## Work instruction:
Which lines in the records below contain the word "bottle"? Return each of them.
====== Extracted material
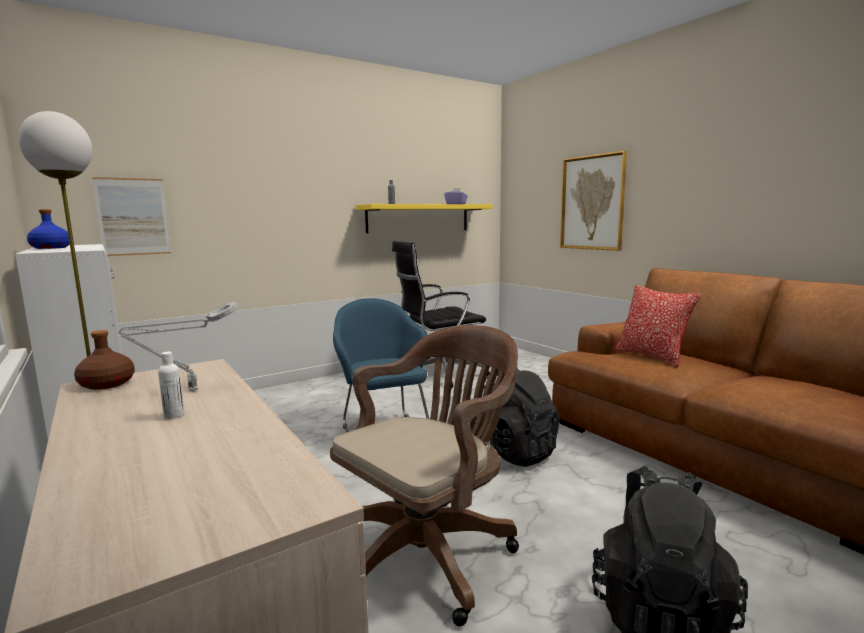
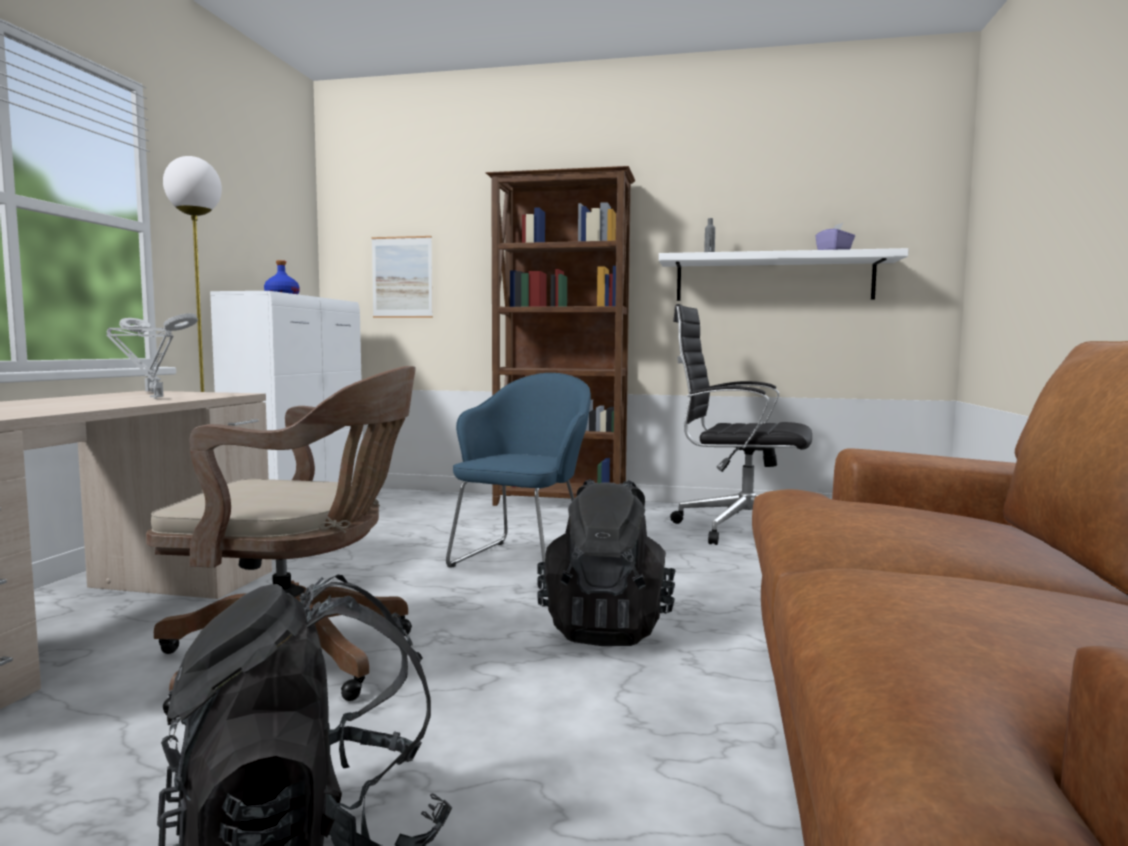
camera: 45 degrees right, 5 degrees down
(107, 384) = (152, 392): brown bottle -> grey table lamp
(174, 415) = (83, 402): white bottle -> none
(310, 386) = (561, 503): none -> brown bookcase
(418, 218) = (773, 278): yellow shelf -> white shelf
(592, 203) = (1067, 220): picture -> none
(652, 356) = (892, 512): pillow -> none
============
## Answer section:
(107, 384) = (152, 392): brown bottle -> grey table lamp
(174, 415) = (83, 402): white bottle -> none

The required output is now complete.